- _Document passage_
|
Several months ago, I had to do some custom
one-time data loads for a client. The data was in flat files,
and in the past that meant using SQL*Loader or UTL_FILE. But for
this particular effort, I decided to use Oracle's external table
feature. External tables allow a flat file to be queried as if
it was another table in the database. DML operations are not
permitted against an external table, and it may not be indexed.
However, I was able to query the external using a standard
SELECT statement, and even join the external table to an
internal Oracle table with no problem.

- _Problem details_
Can you extract the part of the passage on Oracle external tables starting at "However, I was" and ending at "with no problem."? The material after this passage is not needed.

Data entries
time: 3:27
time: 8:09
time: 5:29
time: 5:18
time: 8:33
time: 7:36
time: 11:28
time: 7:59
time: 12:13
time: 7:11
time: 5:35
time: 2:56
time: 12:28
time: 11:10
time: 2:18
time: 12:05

...

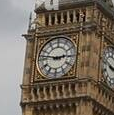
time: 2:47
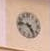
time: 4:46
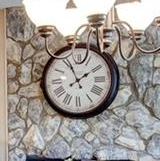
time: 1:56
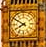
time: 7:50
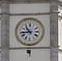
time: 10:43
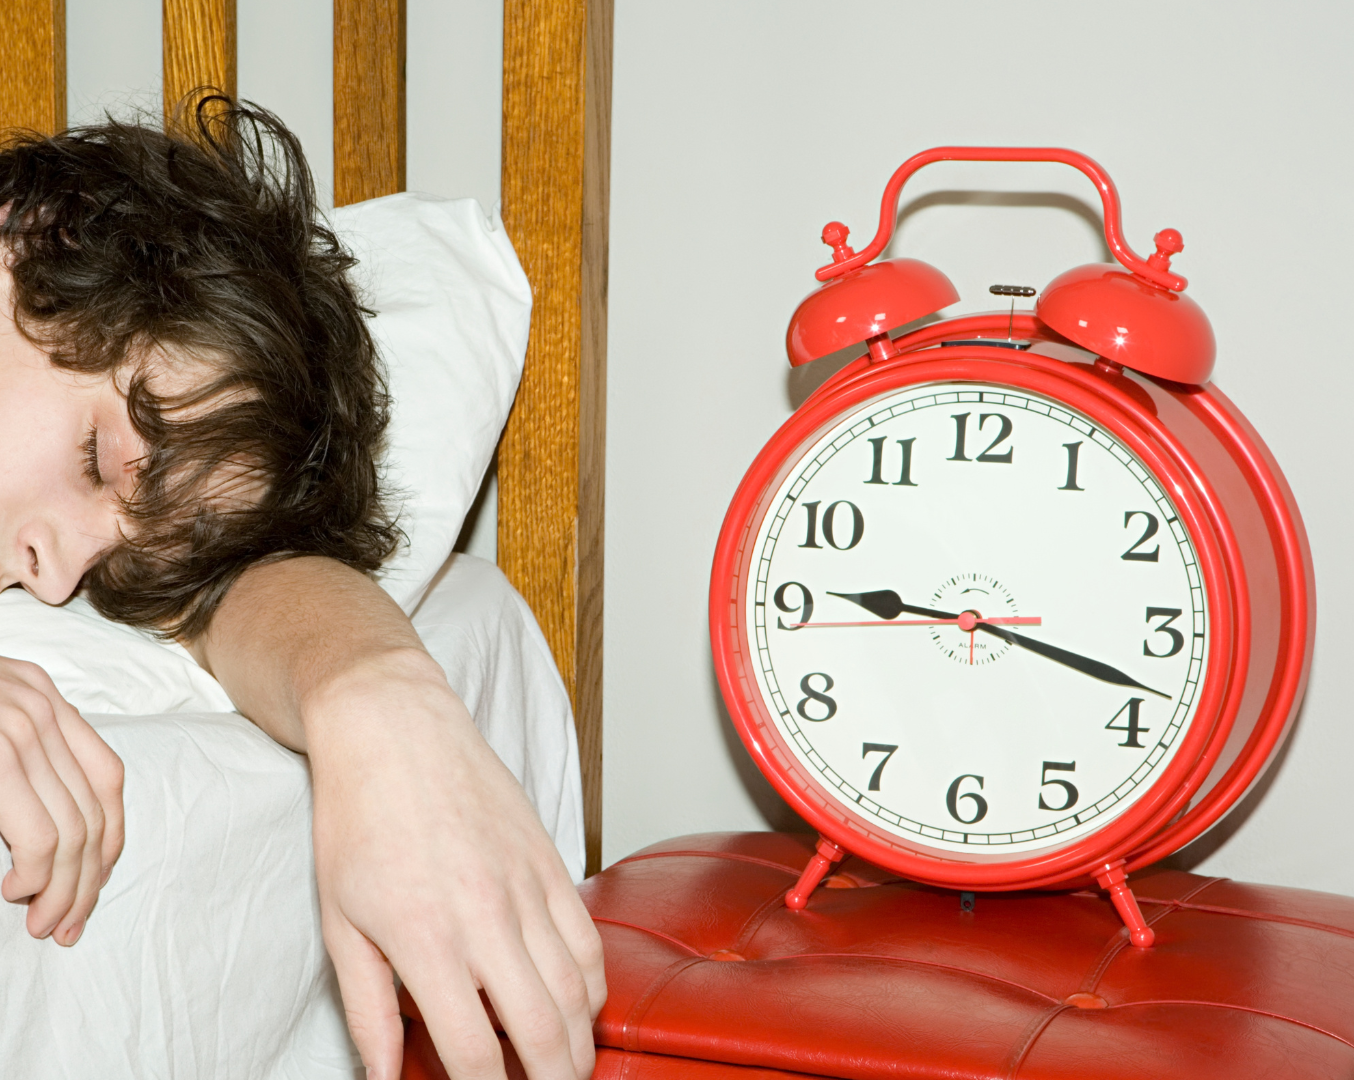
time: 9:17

- _Output of the exercise_
However, I was able to query the external using a standard
SELECT statement, and even join the external table to an
internal Oracle table with no problem.